Searchable Attribute Order
Multiple searchable attributes are usually ranked: a match in name outweighs a match in description. Algolia and Meilisearch let you set the order:
searchableAttributes: [
"name", // highest weight
"brand",
"category",
"tags",
"description", // lowest weight
]A bad order ruins relevance: if description outranks name, "espresso" matches anything that mentions espresso anywhere, not espresso machines first.
Relevance Tuning
Default relevance is good. Custom ranking signals are how you make it great.
Built-in Ranking Rules
Most engines rank by:
- Typos — fewer typos rank higher
- Proximity — query words close together rank higher
- Attribute — match in higher-weight attribute ranks higher
- Exactness — exact match outranks prefix match
- Custom signals (your turn)
Custom Ranking
Add signals that reflect business value:
- Popularity — items with more views/clicks rank higher
- Stock — in-stock items above out-of-stock
- Recency — newer items boosted
- Featured / promoted — manual boosts
// Meilisearch: rank tied results by these attributes
"rankingRules": [
"words", "typo", "proximity", "attribute", "exactness",
"popularity:desc", // custom: most popular wins ties
"in_stock:desc",
]Synonyms
// Algolia / Meilisearch synonyms
{
"couch": ["sofa", "loveseat"],
"sneakers": ["trainers", "tennis shoes"],
}Mine your search analytics for queries that should match: "what's the difference between sneakers and trainers" → same products.

+++

— STATED PROBLEM 1 —
In the search relevance excerpt, which attribute gets the lowest weight in the example searchableAttributes list?
— STATED PROBLEM 2 —
Please continue the search relevance excerpt from the point where it stops.

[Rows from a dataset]

+++

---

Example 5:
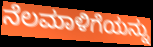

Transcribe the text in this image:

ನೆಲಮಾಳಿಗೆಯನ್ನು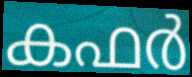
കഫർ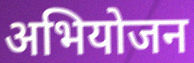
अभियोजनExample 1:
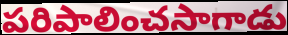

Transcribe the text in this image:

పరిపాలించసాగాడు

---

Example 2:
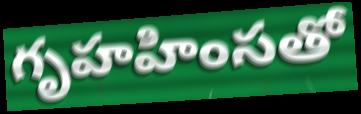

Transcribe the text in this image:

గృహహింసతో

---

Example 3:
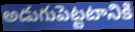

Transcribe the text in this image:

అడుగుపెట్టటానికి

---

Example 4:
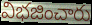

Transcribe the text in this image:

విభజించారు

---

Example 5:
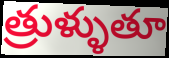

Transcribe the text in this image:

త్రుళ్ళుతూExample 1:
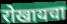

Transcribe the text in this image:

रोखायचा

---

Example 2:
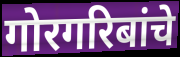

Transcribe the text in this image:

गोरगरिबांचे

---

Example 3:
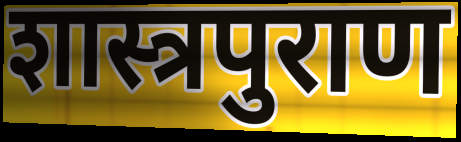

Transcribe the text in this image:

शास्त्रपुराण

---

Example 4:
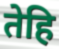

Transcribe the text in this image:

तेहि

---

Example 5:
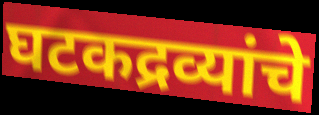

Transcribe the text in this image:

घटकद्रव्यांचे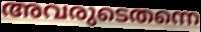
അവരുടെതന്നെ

+++

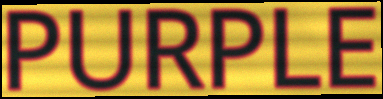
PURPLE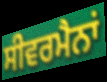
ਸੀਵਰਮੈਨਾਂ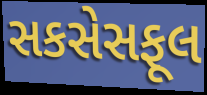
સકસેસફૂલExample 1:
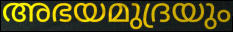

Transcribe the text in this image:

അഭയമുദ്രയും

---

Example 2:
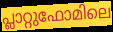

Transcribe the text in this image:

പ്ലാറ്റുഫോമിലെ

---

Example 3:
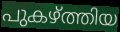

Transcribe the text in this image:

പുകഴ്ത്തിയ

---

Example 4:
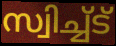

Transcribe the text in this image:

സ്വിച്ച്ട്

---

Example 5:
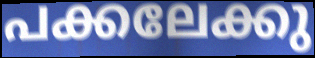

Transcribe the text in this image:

+++

— REPLY 1 —
The description attribute.

— REPLY 2 —
Click-Through Tuning (the dream goal)
Top-tier search:
- Log every query + click.
- Build a model: which queries / contexts make which results valuable.
- Re-rank: rank up things that get clicked, down things that don't.
Algolia bakes click-tuning into their product. With Meilisearch/Typesense you can roll your own using a custom ranking attribute that you periodically recompute from click data.
Indexing Strategy
Batch on Initial Load, Stream on Updates
Initial indexing of millions of records — batch (5,000 docs per request, parallel). Once steady-state, push individual document updates as they happen (CDC stream, message queue, app-level hooks).
// Bulk indexing
const BATCH = 5000;
for (let i = 0; i < docs.length; i += BATCH) {
await index.addDocuments(docs.slice(i, i + BATCH));
}
// Streaming updates
await index.updateDocuments([changedDoc]); // single docAsync indexing is the norm — addDocuments returns immediately with a task ID; the engine indexes in the background. Poll the task or just trust it for non-critical paths.
CDC From Your Database
The reliable pattern: change-data-capture from Postgres / MySQL → message queue → indexer → search engine.
Postgres ──► Debezium ──► Kafka ──► indexer service ──► Meilisearch
(logical replication or wal2json)This guarantees the search index converges with the database, handles backfills, and survives transient failures.
For smaller scale, outbox pattern in your app: write to DB and an outbox table in the same transaction; a worker reads outbox and pushes to search.
Re-indexing
Sometimes you have to wipe and reindex (schema change, ranking config that requires it). Strategies:
| Strategy | Notes |
|---|---|
| Atomic swap | Index into products_v2; switch app to point to it; delete products. Zero downtime. |
| In-place re-index | Engine handles; brief period of split state |
| Reindex while writes continue | Pause writes (small downtime) OR dual-write to old and new |
Atomic swap (also called "blue-green index") is the safe default.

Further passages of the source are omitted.